APN's Peter Weiss and Debra Shushan in The New York Jewish Week

The Israeli government is on a reckless mission to extend permanently its control over the West Bank by annexing by force all or parts of the occupied territory. Developments over the past year, facilitated by the permissive attitude of the Trump Administration, are particularly alarming.

While proposals for annexation of all or part of the West Bank had previously been confined to the extreme right-wing fringe of the Israeli political spectrum, members of Prime Minister Benjamin Netanyahu’s Likud Party are now submitting such bills to the Knesset. In December 2017, Likud incorporated into its party platform a resolution that would effectively extend Israeli sovereignty over West Bank settlements. And at the direction of Justice Minister Ayelet Shaked of the Jewish Home Party, the government is moving to apply Israeli laws in the West Bank – to Israeli settlers only.

Annexation by force is a blatant violation of one of the most fundamental precepts of international law. This is one of several reasons for Israel to abandon this treacherous course, which would deal a death blow to the prospects of a two-state solution of the Israeli-Palestinian conflict.

Why bother with international law? After all, it is not held in high esteem by the current Netanyahu’s government. That notwithstanding, international law is the glue which holds the international community together. No state disavows it and any state that does risks becoming an international outlaw.

International law is not some new-fangled concept dreamed up by 20th-century liberals. Legal historians credit Egyptian pharaohs with producing the first treaties, which are the building blocks of international law, and date the first peace treaty between Israel and Egypt to 776 BCE.

Theodor Herzl, the founder of modern political Zionism, recognized the importance of pursuing international legal approval for the Jewish state he sought to build. In his words, “Our first object is . . . supremacy, assured to us by international law, over a portion of the globe sufficiently large to satisfy our just requirements.” His object was realized: Israel owes its sovereign standing to the United Nations, which passed Resolution 181, calling for partition of the British Mandate for Palestine into Arab and Jewish states.

Like all UN member states, Israel is obligated to adhere to UN Security Council resolutions. One of the most important is UNSC Resolution 242, unanimously adopted following the Six-Day War between Israel and Egypt, Jordan, and Syria. It emphasizes “the inadmissibility of the acquisition of territory by war” and calls on Israel to withdraw its troops from territory occupied during the war.

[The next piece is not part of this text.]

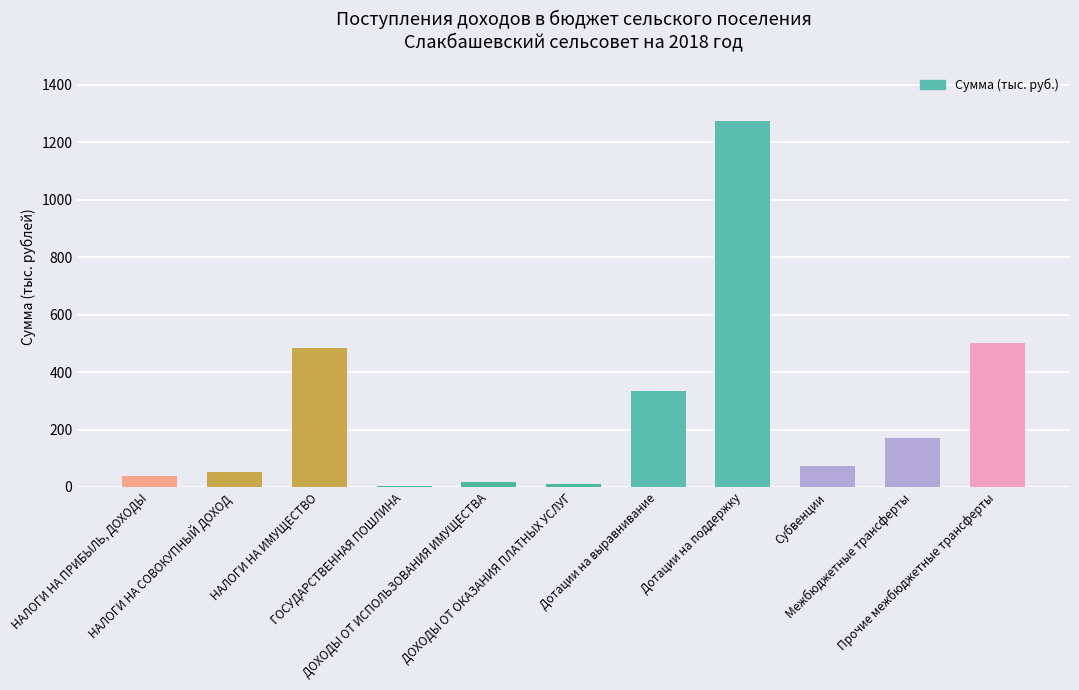

Does the chart contain stacked bars?

No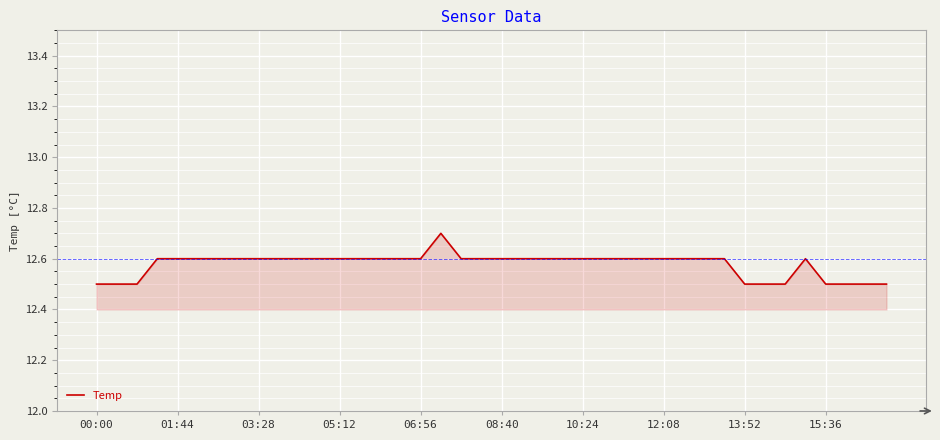

What is the maximum value shown in the chart?

12.7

If Israel annexes all or portions of the West Bank, it will compound its existing violation of international law and commit a double illegality. As it is, Israeli settlements are illegal under international law. According to the International Court of Justice (and echoed in longstanding US policy), the West Bank is under “belligerent occupation.” According to the Fourth Geneva Convention, an occupier may not transfer its population to territory under occupation.

Annexation of the settlements would double their existing illegality because a country cannot lawfully annex territory acquired by war.

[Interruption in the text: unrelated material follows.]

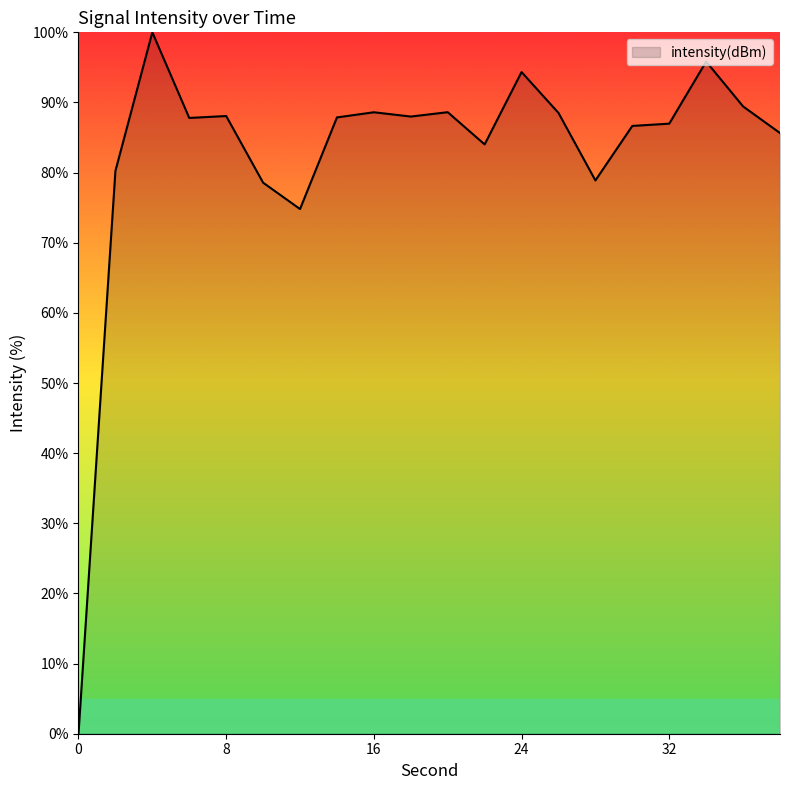

Does the chart have visible grid lines?

No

Discussions of the legal status of annexation usually begin with a reference to the Stimson Doctrine, named after the 1932 proclamation by US Secretary of State Henry Stimson, according to which the United States refused to recognize Japan’s forceful annexation of Manchuria. Most recently, the international community condemned Russia’s annexation of Crimea in 2014 and this resulted in the imposition of sanctions on Russia by the United States and the European Union.

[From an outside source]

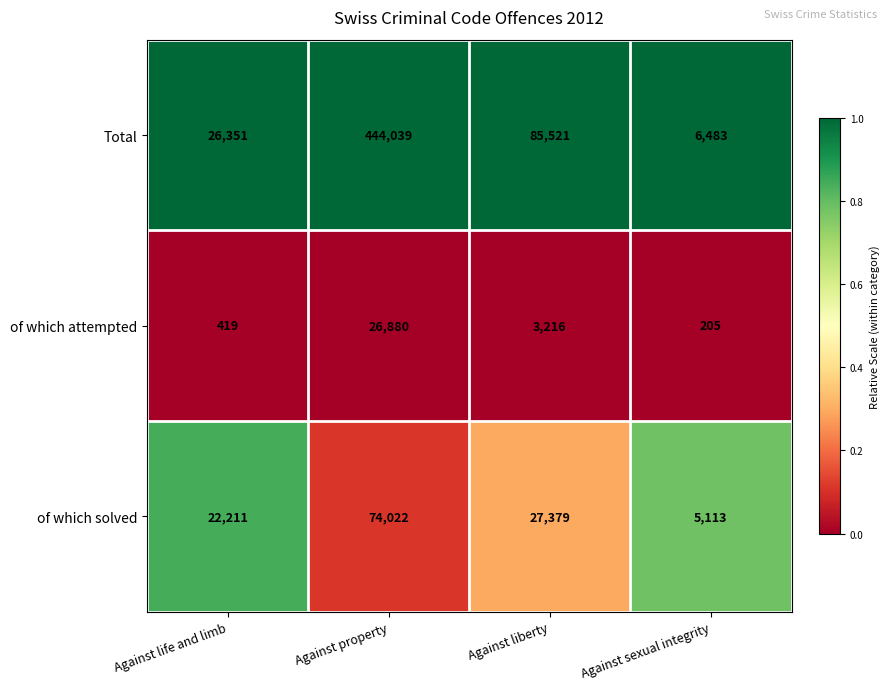

What is the minimum value for of which attempted?

205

Annexation of part or all of the West Bank would be disastrous in myriad ways. Foremost among them, Israel would jeopardize its prospects as a Jewish state and a democracy, while foreclosing on the possibility of peace with a future state of Palestine and diplomatic relations with the Arab world. Simultaneously, Israel would jettison any claim to being a law-abiding member of the family of nations.

Given the high stakes, will West Bank annexation finally break the silence of much of the American Jewish establishment about Israeli government policies?

Peter Weiss is an international lawyer and a member of the Executive Committee of Americans for Peace Now.

Dr. Debra Shushan is Director of Policy and Government Relations at Americans for Peace Now.



This article appeared first in the New York Jewish Week on May 14, 2018.